* **EXERCISE**:
Change "Læg i kurv" to "Køb nu" in the lines below, starting at the line that has "Den som forvolder en andens død" and stopping after the line that has "02. Okt. - 07. Nov. 2026". Return only those lines, with nothing else altered and the pictures left out.

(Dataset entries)
####################

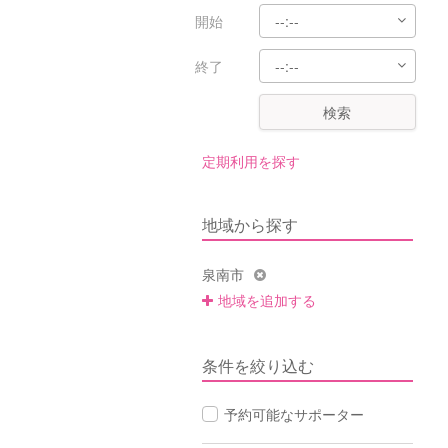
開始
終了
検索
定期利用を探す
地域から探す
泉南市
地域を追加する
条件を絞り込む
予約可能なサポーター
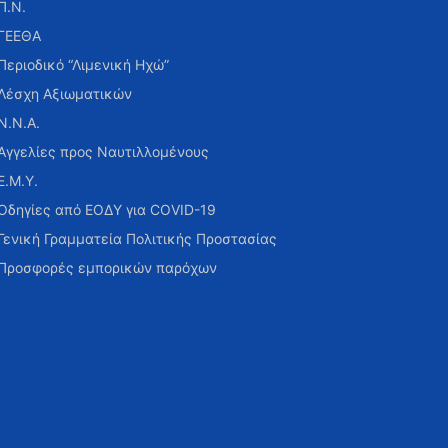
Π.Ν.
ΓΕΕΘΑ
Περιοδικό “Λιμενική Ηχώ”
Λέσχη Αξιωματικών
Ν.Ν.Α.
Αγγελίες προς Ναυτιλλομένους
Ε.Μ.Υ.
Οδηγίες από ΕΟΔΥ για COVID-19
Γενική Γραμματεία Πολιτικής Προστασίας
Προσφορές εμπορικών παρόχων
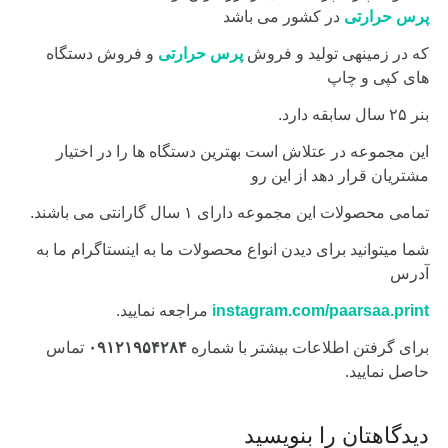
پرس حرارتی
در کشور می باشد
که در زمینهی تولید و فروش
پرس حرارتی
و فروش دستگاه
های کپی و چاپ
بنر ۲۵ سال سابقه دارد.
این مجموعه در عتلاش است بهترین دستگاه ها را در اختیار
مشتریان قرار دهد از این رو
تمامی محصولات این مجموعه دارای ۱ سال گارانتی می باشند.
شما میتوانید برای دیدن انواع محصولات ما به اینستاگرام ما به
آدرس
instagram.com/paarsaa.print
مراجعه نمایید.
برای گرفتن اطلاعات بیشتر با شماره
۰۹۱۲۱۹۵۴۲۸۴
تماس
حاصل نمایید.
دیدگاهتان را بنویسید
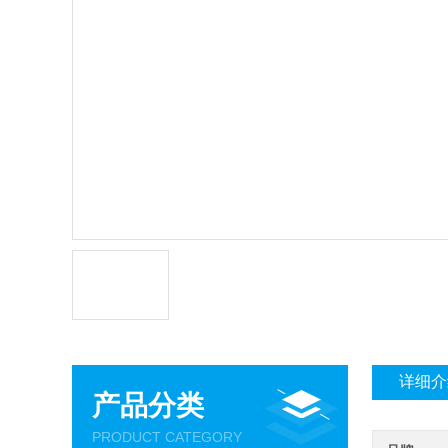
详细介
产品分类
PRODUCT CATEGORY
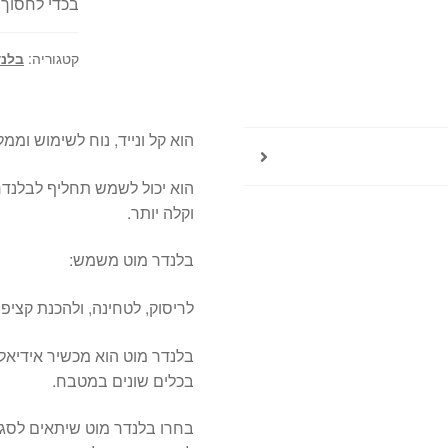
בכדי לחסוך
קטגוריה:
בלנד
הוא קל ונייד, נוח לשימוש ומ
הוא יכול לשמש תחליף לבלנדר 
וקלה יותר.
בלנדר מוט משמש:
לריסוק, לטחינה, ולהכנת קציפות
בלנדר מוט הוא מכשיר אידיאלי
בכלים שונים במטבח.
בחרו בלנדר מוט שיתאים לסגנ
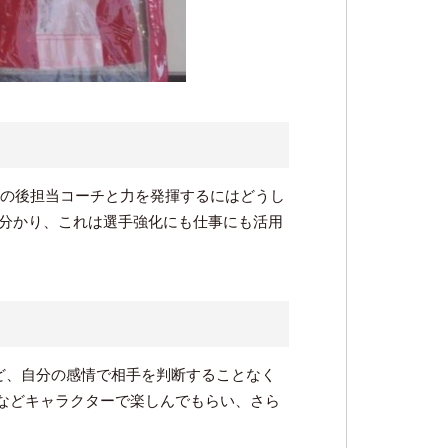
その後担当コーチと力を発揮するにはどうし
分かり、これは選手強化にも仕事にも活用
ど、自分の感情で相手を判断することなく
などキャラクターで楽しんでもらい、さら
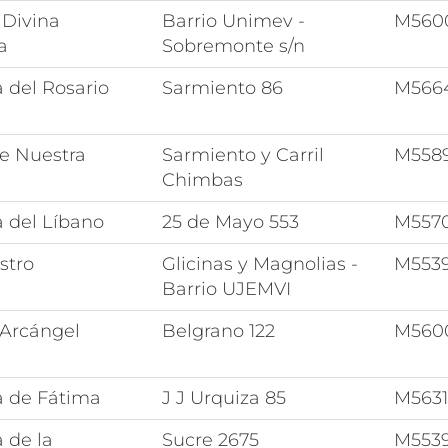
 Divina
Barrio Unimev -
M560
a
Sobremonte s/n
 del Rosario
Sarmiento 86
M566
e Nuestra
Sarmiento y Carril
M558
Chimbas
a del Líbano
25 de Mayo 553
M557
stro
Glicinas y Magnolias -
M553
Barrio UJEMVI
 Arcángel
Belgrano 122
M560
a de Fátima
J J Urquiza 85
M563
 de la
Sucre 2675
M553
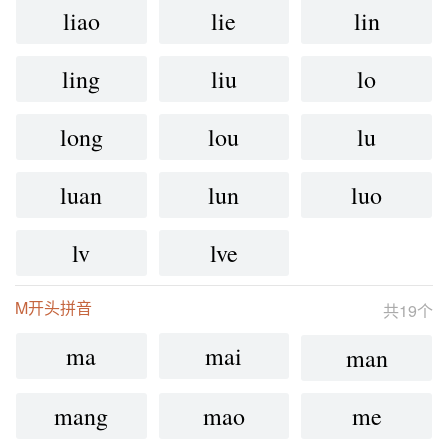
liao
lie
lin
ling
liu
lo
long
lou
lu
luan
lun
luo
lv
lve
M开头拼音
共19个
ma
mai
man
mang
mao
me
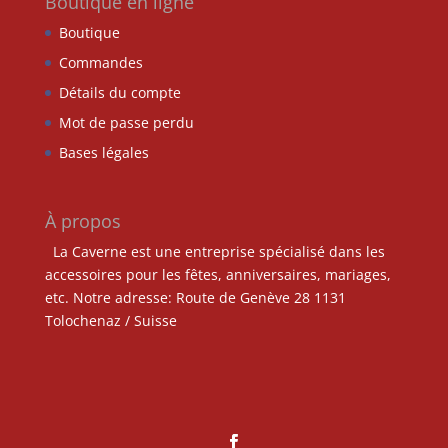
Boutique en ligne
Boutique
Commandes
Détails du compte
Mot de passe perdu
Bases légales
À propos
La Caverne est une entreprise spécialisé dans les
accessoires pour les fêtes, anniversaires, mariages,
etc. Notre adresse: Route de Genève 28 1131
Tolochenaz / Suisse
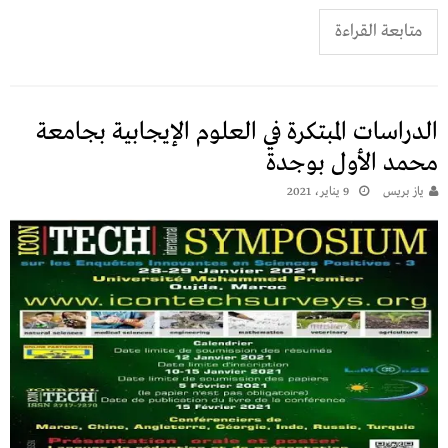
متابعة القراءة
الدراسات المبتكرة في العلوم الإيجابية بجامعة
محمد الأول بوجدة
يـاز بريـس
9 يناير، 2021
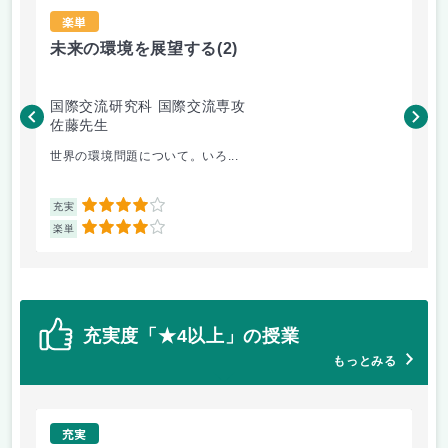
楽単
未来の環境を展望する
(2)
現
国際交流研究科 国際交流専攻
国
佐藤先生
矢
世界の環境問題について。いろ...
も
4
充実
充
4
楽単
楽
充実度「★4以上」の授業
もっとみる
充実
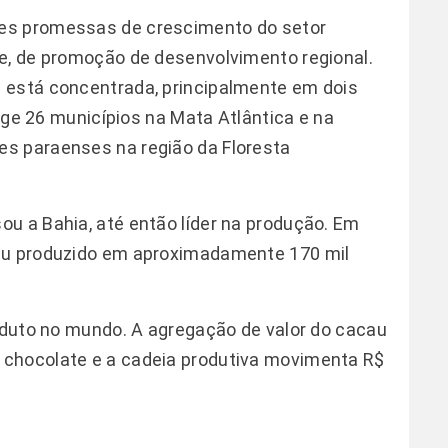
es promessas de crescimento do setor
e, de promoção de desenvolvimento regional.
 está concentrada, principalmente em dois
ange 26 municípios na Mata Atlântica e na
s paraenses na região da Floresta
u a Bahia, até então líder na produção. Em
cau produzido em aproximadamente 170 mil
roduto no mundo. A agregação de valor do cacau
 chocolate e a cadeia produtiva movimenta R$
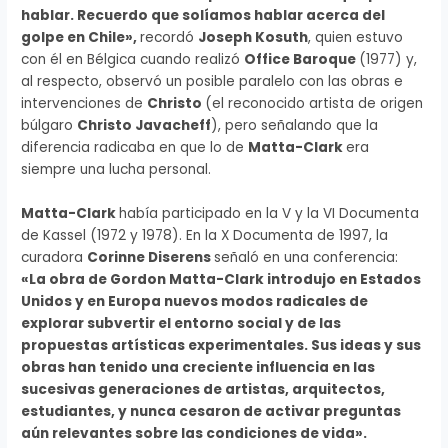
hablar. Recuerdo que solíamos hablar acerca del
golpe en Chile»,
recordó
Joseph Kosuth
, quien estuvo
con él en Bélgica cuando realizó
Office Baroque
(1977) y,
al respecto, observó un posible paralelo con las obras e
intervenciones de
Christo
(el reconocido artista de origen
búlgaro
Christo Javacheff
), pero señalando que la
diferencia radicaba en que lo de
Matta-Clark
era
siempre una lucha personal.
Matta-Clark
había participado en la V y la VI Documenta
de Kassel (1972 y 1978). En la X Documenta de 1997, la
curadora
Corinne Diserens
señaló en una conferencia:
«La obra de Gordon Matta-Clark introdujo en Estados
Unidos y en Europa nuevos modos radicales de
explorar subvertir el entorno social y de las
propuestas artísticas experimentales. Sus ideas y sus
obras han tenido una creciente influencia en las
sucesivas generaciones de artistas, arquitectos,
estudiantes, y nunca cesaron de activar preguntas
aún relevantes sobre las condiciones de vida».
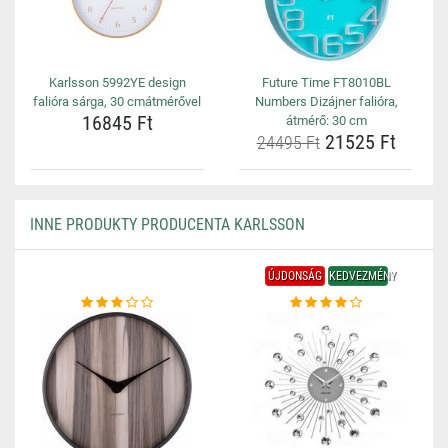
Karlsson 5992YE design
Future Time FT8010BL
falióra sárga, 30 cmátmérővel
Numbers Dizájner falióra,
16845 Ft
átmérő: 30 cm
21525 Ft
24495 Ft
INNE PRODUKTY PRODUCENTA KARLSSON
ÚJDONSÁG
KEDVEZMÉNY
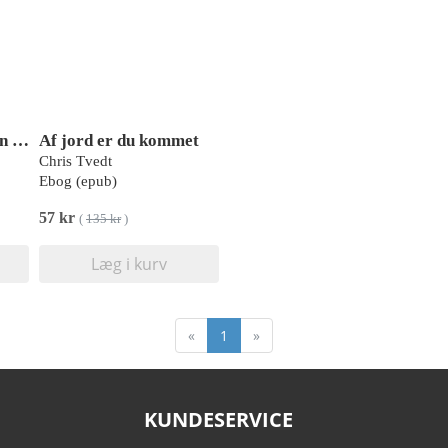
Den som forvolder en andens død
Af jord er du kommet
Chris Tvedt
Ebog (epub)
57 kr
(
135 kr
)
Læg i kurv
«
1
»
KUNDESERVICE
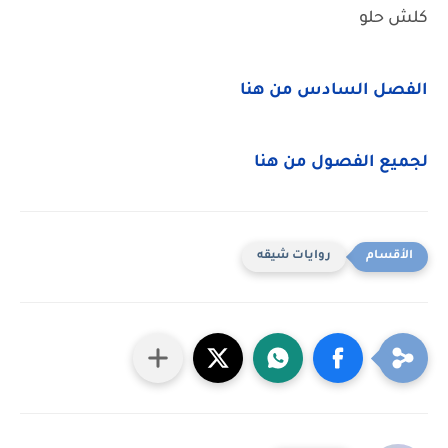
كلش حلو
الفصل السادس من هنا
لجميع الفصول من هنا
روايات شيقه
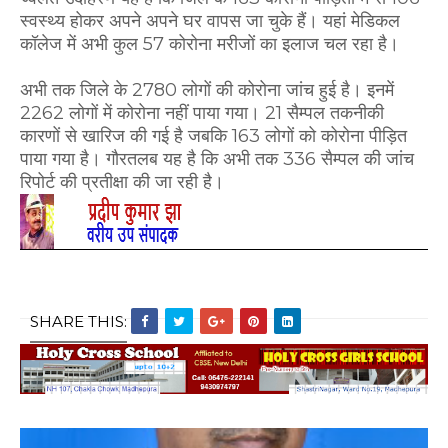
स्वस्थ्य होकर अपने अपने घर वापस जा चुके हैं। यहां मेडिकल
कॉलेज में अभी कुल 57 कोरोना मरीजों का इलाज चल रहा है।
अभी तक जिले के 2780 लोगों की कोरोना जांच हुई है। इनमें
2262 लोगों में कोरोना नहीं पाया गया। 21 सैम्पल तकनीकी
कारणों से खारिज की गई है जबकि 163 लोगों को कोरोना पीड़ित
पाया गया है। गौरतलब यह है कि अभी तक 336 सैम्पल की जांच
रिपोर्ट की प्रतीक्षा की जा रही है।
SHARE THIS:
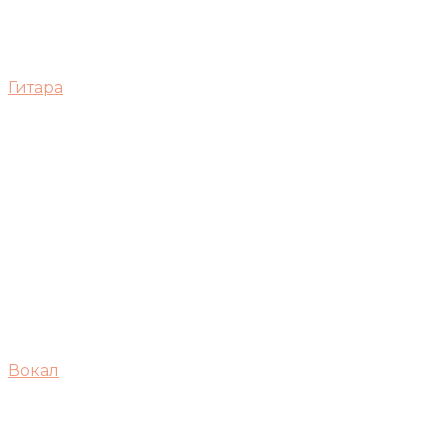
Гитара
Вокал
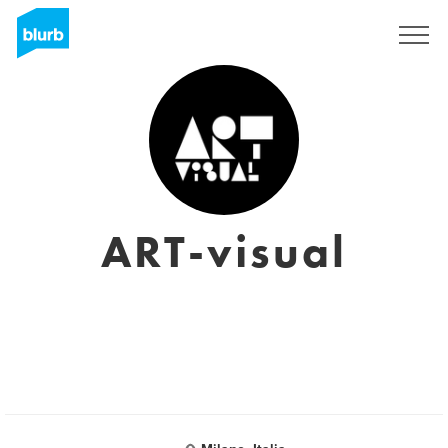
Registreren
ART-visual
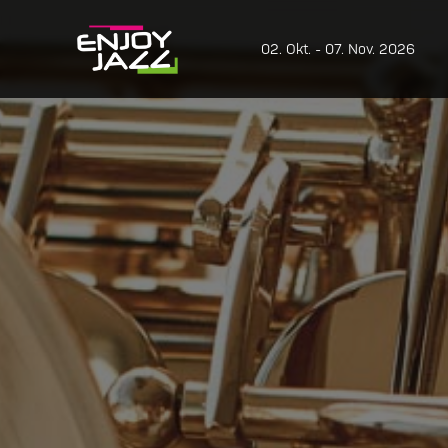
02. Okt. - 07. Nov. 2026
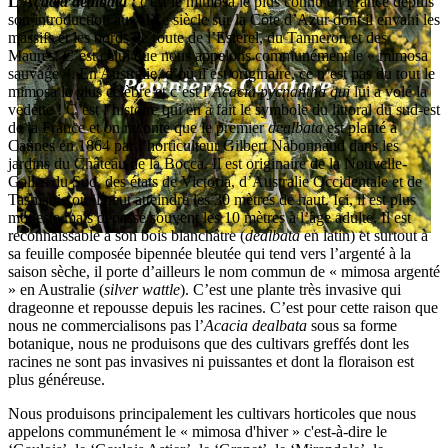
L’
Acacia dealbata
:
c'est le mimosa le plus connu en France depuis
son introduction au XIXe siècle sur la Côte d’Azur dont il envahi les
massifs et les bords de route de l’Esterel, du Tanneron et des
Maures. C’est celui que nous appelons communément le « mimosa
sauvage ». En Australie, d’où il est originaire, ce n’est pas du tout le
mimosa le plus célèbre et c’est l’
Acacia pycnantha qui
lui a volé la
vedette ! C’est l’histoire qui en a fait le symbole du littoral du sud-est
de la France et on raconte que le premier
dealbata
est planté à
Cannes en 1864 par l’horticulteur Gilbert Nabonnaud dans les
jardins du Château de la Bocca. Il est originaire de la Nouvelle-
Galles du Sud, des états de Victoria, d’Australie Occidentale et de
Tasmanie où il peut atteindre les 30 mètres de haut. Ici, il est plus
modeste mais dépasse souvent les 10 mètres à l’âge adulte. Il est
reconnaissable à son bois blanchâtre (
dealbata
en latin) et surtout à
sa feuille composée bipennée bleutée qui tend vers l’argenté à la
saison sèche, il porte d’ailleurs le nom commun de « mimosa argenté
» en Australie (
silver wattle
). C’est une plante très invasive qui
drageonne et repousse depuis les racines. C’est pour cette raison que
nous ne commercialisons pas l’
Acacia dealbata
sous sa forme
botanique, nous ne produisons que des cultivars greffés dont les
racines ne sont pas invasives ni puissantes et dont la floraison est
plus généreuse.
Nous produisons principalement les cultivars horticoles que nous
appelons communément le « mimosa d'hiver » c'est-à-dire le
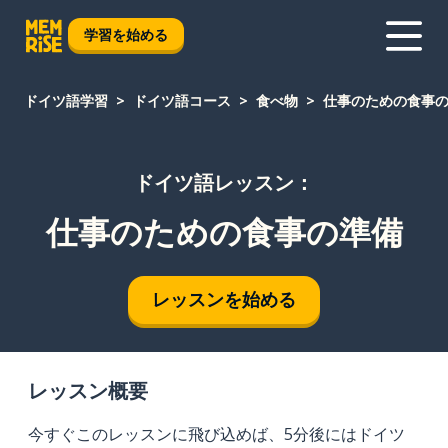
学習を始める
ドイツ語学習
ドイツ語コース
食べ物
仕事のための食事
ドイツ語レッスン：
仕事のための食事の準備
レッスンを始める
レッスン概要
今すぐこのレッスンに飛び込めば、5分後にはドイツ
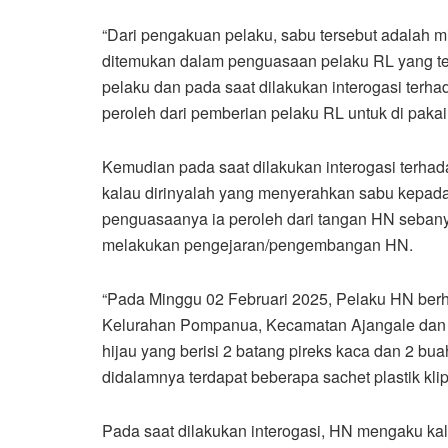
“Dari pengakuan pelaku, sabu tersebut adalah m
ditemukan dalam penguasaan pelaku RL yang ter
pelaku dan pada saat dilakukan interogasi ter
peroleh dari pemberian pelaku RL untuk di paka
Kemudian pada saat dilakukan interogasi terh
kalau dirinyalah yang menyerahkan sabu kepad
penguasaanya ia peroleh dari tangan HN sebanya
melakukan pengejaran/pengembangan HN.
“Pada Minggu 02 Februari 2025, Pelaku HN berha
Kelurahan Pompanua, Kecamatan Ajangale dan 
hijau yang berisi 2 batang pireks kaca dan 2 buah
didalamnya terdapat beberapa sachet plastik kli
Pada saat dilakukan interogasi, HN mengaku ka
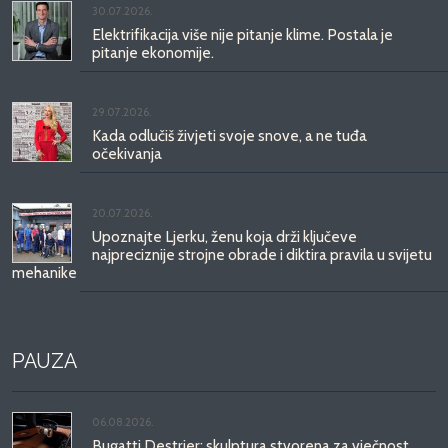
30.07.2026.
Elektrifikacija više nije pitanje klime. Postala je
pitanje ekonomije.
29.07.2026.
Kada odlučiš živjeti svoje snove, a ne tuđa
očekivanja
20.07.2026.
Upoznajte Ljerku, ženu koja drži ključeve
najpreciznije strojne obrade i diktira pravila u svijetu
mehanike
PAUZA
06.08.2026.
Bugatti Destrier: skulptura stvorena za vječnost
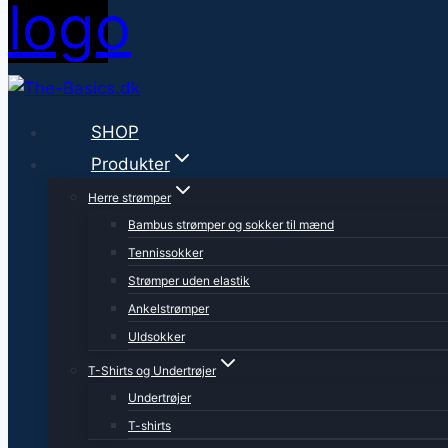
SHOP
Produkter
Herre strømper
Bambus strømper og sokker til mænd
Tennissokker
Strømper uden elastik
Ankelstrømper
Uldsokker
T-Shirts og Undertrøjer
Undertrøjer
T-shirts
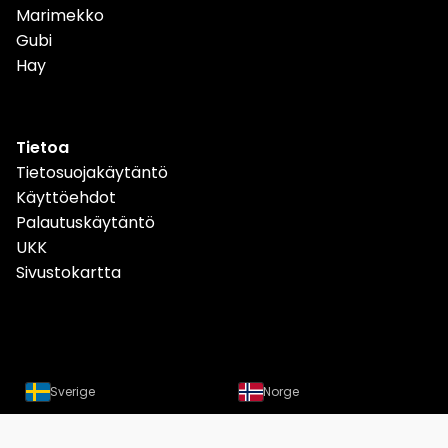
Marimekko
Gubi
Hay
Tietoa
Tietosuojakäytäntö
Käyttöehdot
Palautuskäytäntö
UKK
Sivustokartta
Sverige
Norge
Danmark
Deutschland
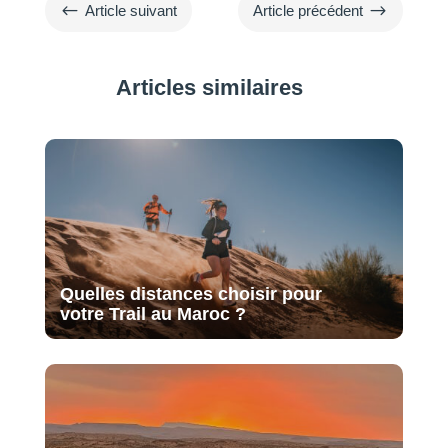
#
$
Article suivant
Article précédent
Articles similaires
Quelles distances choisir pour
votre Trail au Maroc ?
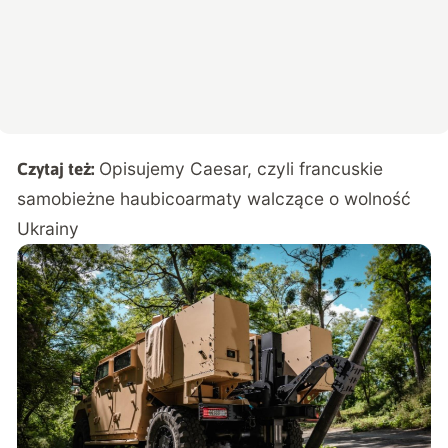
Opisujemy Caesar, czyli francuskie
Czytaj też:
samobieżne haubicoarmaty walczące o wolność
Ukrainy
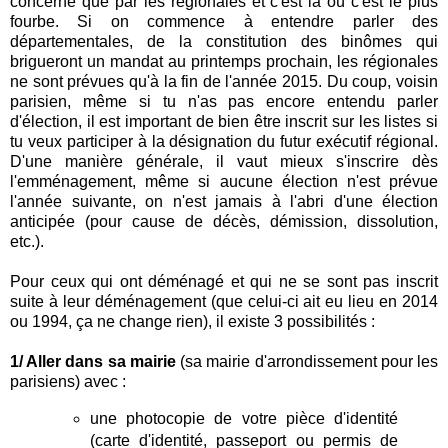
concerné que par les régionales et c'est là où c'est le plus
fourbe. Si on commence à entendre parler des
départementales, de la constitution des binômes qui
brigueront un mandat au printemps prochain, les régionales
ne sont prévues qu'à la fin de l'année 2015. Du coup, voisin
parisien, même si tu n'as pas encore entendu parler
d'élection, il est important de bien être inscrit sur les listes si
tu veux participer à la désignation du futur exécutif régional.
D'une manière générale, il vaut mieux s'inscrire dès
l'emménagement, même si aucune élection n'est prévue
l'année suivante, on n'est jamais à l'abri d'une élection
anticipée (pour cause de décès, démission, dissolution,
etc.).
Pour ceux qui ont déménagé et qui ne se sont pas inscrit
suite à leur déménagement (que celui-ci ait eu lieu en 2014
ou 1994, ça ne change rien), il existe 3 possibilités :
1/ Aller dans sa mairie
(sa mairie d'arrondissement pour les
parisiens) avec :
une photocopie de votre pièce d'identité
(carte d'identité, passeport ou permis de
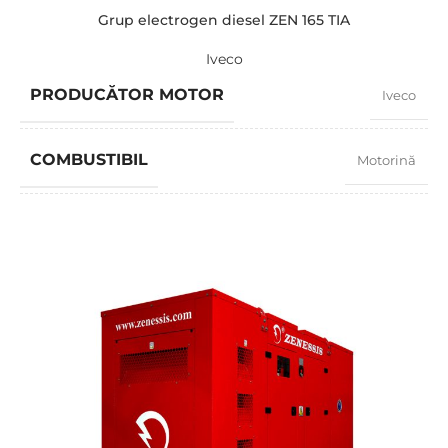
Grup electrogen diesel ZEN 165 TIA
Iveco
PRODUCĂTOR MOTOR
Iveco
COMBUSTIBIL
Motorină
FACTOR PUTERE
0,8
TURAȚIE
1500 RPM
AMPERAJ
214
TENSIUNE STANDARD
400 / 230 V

####################

* **OUTPUT FOR THIS EXERCISE**:
Den som forvolder en andens død
Af jord er du kommet
Chris Tvedt
Ebog (epub)
57 kr
(
135 kr
)
Køb nu
«
1
»
KUNDESERVICE
كلش حلو
الفصل السادس من هنا
لجميع الفصول من هنا
روايات شيقه
स्वस्थ्य होकर अपने अपने घर वापस जा चुके हैं। यहां मेडिकल
कॉलेज में अभी कुल 57 कोरोना मरीजों का इलाज चल रहा है।
अभी तक जिले के 2780 लोगों की कोरोना जांच हुई है। इनमें
2262 लोगों में कोरोना नहीं पाया गया। 21 सैम्पल तकनीकी
कारणों से खारिज की गई है जबकि 163 लोगों को कोरोना पीड़ित
पाया गया है। गौरतलब यह है कि अभी तक 336 सैम्पल की जांच
रिपोर्ट की प्रतीक्षा की जा रही है।
SHARE THIS:
Гитара
Вокал
Registreren
ART-visual
02. Okt. - 07. Nov. 2026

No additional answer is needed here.